# Litter box backsplash



## Nan (Oct 11, 2010)

Sometimes Harli pees over the back edge (& it's only the back - not at the front or sides) of the litter box. So a couple weeks ago I finally got the idea to make some backsplashes using plastic placemats & taping them on with duck tape.

Here they are. So far it's working great!


----------



## Susan (Mar 29, 2010)

Great idea!!


----------



## tghsmith (Dec 9, 2010)

I'v taken the hood section of a covered box and cut it up so it makes a three sided shield..


----------



## OwnedByACat (Jan 11, 2008)

What a GREAT idea!
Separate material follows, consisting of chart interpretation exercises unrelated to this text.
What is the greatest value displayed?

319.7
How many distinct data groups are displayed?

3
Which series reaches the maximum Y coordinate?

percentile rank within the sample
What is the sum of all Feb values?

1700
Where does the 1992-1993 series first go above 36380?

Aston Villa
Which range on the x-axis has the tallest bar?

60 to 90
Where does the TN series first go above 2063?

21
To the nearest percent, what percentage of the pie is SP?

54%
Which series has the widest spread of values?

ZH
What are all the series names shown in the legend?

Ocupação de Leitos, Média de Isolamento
I love it when we can find simple fixes for big problems!!!


----------



## Alpaca (Dec 21, 2009)

Great idea! Thanks for sharing!


----------



## OctoberinMaine (Sep 12, 2006)

That's a great idea -- and decorative too!  

We have the same litterbox and Murphy is the same way -- if he's going to go outside the box, it's on that back, highest side. I think they want to nestle their little hiney against something solid, so they feel more secure going.


----------



## Time Bandit (Aug 17, 2010)

Ha! Thats actually one of the reasons we don't have those high backed boxes set up anymore. Rochelle would always go over the back side at it's highest. Now that we have smaller sided boxes, she doesn't have that problem anymore, but thats a really smart easy way to fix a problem. And now if I ever need to get those high backed litter boxes out of storage again, I know of a quick easy fix for Rochelle! Thanks Nan!


----------